(Saved data entries)
________________
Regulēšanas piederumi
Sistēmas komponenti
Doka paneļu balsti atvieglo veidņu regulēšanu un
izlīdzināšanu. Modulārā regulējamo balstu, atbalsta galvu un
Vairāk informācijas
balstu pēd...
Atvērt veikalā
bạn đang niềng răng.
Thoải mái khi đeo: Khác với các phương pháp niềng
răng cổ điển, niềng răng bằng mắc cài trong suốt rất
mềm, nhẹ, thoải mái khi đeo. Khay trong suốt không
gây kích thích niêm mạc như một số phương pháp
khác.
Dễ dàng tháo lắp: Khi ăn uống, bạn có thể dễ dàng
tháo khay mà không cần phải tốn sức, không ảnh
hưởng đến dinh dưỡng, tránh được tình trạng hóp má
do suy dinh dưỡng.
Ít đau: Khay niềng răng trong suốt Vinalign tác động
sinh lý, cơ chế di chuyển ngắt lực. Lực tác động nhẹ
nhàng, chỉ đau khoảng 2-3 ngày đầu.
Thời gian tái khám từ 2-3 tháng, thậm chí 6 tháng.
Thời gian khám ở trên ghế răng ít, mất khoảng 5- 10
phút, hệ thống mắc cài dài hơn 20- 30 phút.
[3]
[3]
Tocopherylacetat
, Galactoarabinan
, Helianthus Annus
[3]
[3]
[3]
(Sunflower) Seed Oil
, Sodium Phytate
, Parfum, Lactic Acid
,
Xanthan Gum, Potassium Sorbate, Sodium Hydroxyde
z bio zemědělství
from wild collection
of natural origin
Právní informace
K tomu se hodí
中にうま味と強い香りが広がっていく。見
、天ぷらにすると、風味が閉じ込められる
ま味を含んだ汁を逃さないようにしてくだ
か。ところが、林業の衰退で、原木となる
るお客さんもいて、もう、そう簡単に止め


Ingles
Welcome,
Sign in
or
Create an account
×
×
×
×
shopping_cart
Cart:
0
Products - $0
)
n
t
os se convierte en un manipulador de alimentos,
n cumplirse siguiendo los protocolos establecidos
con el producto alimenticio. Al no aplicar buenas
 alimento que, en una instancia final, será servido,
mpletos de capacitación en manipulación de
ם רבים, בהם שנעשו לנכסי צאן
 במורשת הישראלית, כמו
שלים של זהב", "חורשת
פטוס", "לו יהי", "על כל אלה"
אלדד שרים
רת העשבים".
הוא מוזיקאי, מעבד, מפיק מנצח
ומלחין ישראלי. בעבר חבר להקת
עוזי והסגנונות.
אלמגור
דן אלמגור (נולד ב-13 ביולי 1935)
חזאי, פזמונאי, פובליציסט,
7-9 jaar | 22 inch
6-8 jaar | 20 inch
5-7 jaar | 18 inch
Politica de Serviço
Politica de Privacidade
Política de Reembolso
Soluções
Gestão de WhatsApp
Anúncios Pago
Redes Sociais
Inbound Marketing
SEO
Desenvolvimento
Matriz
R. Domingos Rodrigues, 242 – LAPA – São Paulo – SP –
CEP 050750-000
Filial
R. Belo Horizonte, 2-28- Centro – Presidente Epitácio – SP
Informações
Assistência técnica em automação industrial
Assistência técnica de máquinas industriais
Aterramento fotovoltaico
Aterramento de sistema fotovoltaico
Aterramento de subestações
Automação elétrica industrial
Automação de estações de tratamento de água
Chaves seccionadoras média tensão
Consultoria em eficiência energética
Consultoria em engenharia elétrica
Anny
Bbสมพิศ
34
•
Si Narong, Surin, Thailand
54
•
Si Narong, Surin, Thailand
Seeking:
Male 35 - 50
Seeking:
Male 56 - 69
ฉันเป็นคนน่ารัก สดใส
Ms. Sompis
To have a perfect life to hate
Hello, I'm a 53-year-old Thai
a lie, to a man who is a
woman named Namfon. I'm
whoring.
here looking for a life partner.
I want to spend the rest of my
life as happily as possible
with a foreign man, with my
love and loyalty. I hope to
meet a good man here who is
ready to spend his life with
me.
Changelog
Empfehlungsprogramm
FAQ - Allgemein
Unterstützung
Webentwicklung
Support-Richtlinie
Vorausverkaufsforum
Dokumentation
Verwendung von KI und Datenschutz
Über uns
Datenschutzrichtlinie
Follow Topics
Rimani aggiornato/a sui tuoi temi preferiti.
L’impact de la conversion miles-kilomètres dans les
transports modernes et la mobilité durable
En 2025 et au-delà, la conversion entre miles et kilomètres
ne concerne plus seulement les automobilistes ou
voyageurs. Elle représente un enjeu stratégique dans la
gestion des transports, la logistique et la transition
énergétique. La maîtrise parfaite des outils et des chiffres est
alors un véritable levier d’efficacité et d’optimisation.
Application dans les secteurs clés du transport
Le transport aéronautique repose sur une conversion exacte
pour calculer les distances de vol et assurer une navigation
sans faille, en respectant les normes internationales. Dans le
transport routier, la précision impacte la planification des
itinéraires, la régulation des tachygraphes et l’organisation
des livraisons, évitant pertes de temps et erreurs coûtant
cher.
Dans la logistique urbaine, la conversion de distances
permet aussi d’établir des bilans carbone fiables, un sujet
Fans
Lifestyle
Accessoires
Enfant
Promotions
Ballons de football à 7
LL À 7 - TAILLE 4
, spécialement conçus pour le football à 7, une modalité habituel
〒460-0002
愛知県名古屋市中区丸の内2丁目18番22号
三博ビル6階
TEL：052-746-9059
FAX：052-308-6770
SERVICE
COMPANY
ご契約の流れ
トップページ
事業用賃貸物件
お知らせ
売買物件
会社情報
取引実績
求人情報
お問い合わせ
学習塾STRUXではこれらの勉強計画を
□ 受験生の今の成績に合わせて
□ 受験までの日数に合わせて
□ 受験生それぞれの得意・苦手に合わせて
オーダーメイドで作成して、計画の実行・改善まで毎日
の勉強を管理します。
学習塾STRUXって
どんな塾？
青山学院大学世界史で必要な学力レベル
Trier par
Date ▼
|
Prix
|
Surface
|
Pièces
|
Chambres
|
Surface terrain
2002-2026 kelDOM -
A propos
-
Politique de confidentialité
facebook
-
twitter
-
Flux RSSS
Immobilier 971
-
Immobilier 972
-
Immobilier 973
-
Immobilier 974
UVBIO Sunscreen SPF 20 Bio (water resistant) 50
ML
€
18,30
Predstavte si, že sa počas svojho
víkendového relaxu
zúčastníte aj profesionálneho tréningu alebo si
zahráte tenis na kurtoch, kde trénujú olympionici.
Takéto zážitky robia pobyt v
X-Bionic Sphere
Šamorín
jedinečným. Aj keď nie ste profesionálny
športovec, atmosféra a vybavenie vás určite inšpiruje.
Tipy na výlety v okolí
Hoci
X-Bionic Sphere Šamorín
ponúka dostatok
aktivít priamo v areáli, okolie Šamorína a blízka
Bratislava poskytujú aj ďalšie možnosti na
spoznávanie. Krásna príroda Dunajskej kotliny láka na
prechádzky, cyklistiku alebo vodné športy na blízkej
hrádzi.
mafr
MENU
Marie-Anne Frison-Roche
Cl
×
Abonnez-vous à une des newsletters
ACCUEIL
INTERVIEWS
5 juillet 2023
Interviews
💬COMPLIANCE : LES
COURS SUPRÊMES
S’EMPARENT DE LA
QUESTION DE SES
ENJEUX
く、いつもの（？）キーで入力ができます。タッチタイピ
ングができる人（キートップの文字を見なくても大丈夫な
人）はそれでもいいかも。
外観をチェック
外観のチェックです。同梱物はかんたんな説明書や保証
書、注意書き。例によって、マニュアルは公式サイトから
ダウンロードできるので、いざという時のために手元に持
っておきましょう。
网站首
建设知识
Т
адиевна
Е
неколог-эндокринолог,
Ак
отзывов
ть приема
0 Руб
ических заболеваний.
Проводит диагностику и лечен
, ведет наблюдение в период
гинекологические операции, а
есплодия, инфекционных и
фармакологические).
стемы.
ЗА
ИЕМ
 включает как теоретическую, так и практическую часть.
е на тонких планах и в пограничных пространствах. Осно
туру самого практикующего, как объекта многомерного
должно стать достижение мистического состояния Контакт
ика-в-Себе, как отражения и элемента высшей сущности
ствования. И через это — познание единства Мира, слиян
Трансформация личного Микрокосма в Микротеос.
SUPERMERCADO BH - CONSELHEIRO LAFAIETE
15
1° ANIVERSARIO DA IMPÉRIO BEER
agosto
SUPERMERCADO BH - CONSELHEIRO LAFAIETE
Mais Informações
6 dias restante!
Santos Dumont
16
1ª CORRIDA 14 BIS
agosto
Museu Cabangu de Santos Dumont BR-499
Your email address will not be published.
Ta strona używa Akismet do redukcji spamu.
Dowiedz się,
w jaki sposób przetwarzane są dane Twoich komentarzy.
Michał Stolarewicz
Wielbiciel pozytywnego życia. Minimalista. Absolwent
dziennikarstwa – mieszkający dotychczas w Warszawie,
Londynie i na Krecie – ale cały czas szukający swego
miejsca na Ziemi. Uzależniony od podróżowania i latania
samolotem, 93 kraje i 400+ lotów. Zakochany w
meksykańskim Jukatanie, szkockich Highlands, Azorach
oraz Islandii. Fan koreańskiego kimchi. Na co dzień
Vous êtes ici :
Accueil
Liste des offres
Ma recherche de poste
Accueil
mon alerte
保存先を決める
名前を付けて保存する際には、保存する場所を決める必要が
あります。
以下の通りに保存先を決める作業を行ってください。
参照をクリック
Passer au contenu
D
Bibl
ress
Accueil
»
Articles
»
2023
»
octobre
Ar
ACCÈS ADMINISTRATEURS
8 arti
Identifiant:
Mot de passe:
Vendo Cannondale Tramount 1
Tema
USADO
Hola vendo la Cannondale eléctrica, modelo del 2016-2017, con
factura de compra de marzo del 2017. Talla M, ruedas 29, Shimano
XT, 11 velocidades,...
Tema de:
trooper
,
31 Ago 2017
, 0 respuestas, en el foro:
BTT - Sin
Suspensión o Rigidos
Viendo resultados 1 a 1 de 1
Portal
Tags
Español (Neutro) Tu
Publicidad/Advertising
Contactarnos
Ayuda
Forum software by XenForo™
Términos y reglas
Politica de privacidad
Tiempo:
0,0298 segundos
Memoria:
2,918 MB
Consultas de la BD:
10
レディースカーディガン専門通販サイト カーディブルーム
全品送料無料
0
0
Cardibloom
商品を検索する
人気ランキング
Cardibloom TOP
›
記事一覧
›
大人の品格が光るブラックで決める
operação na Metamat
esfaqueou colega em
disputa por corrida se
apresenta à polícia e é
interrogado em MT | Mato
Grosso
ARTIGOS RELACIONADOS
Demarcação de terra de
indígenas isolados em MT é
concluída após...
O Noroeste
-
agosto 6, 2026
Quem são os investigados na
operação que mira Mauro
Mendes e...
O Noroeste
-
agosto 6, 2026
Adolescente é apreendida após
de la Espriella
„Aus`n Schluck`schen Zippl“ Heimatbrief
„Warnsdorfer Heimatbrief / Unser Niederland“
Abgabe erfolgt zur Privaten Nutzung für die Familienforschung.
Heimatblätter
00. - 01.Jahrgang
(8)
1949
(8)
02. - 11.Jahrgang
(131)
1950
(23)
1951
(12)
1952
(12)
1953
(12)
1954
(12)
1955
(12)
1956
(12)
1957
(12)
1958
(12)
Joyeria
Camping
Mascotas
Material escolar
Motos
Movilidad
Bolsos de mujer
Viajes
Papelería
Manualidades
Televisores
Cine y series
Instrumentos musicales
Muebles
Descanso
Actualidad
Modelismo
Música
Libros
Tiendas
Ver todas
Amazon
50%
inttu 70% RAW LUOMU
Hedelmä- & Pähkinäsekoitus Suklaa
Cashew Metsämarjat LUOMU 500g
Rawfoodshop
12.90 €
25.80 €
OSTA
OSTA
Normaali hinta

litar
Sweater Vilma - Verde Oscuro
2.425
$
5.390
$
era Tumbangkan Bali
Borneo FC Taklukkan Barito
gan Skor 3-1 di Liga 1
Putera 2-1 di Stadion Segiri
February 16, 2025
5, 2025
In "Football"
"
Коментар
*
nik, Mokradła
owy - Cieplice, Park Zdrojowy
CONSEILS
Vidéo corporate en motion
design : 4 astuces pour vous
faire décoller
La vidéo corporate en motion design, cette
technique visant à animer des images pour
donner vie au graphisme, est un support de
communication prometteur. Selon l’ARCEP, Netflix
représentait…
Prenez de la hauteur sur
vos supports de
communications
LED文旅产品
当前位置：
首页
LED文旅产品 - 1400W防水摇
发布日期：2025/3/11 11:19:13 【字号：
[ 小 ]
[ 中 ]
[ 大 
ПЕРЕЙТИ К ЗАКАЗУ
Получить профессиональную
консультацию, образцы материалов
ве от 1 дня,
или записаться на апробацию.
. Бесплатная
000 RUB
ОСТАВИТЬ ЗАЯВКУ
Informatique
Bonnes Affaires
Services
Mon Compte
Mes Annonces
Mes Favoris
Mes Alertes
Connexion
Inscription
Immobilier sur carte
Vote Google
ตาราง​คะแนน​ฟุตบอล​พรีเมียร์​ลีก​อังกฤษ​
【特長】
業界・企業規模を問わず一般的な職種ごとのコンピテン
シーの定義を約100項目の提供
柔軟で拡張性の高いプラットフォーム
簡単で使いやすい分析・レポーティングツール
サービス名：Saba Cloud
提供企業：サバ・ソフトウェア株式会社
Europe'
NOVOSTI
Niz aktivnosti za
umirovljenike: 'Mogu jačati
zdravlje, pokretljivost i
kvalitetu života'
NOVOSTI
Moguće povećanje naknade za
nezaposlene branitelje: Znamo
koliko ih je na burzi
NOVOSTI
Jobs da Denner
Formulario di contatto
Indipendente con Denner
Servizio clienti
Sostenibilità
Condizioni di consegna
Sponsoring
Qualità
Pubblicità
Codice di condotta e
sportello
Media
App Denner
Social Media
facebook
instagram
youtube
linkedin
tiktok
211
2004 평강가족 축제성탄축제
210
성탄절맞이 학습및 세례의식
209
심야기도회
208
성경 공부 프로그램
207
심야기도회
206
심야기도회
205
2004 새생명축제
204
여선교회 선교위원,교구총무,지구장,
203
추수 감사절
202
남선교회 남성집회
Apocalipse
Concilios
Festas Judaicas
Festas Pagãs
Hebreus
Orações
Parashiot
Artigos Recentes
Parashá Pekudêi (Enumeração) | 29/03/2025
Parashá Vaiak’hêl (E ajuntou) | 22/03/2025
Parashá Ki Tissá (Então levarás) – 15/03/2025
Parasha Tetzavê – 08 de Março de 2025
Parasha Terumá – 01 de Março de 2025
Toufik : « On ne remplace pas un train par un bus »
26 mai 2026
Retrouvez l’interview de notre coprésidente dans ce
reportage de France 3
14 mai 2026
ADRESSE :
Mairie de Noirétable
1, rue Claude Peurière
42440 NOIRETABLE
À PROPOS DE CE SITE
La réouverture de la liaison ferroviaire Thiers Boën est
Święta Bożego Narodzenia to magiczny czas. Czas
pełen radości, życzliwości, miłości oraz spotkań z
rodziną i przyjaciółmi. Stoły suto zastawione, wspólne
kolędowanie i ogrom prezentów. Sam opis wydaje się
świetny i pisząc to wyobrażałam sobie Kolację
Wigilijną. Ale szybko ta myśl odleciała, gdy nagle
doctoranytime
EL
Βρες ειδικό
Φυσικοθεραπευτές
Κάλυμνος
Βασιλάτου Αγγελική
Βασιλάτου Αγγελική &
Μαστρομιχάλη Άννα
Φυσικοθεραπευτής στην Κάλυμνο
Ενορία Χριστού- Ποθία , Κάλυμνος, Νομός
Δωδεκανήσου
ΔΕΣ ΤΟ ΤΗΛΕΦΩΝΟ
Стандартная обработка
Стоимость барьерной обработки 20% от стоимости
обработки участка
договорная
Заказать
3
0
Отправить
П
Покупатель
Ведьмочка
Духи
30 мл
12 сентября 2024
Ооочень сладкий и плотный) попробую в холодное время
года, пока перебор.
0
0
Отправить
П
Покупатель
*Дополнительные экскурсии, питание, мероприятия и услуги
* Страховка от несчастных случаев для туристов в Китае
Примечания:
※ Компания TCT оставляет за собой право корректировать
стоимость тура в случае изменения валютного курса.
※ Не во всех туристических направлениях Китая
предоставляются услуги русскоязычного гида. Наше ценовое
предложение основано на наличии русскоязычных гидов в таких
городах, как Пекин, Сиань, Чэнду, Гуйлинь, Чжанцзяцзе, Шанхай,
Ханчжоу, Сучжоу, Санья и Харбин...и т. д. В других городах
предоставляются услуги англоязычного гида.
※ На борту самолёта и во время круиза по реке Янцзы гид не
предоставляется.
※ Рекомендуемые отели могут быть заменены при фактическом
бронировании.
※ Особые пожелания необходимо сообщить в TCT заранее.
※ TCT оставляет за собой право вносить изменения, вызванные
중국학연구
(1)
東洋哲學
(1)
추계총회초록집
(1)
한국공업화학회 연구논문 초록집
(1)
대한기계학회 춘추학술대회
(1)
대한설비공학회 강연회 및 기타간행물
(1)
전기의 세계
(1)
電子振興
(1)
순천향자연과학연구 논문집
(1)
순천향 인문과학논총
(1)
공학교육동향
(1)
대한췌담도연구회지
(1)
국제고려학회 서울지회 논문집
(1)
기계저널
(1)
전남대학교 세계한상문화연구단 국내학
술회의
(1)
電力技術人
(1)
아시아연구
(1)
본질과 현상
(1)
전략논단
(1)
________________
→ **REQUIRED ACTION**
Taking the line with "Ballons de football à 7" as the first and the line with "spoznávanie. Krásna príroda" as the last, retype that stretch of the data above exactly, with no other lines.

→ **ANSWER FOR THIS EXERCISE**
Ballons de football à 7
LL À 7 - TAILLE 4
, spécialement conçus pour le football à 7, une modalité habituel
〒460-0002
愛知県名古屋市中区丸の内2丁目18番22号
三博ビル6階
TEL：052-746-9059
FAX：052-308-6770
SERVICE
COMPANY
ご契約の流れ
トップページ
事業用賃貸物件
お知らせ
売買物件
会社情報
取引実績
求人情報
お問い合わせ
学習塾STRUXではこれらの勉強計画を
□ 受験生の今の成績に合わせて
□ 受験までの日数に合わせて
□ 受験生それぞれの得意・苦手に合わせて
オーダーメイドで作成して、計画の実行・改善まで毎日
の勉強を管理します。
学習塾STRUXって
どんな塾？
青山学院大学世界史で必要な学力レベル
Trier par
Date ▼
|
Prix
|
Surface
|
Pièces
|
Chambres
|
Surface terrain
2002-2026 kelDOM -
A propos
-
Politique de confidentialité
facebook
-
twitter
-
Flux RSSS
Immobilier 971
-
Immobilier 972
-
Immobilier 973
-
Immobilier 974
UVBIO Sunscreen SPF 20 Bio (water resistant) 50
ML
€
18,30
Predstavte si, že sa počas svojho
víkendového relaxu
zúčastníte aj profesionálneho tréningu alebo si
zahráte tenis na kurtoch, kde trénujú olympionici.
Takéto zážitky robia pobyt v
X-Bionic Sphere
Šamorín
jedinečným. Aj keď nie ste profesionálny
športovec, atmosféra a vybavenie vás určite inšpiruje.
Tipy na výlety v okolí
Hoci
X-Bionic Sphere Šamorín
ponúka dostatok
aktivít priamo v areáli, okolie Šamorína a blízka
Bratislava poskytujú aj ďalšie možnosti na
spoznávanie. Krásna príroda Dunajskej kotliny láka na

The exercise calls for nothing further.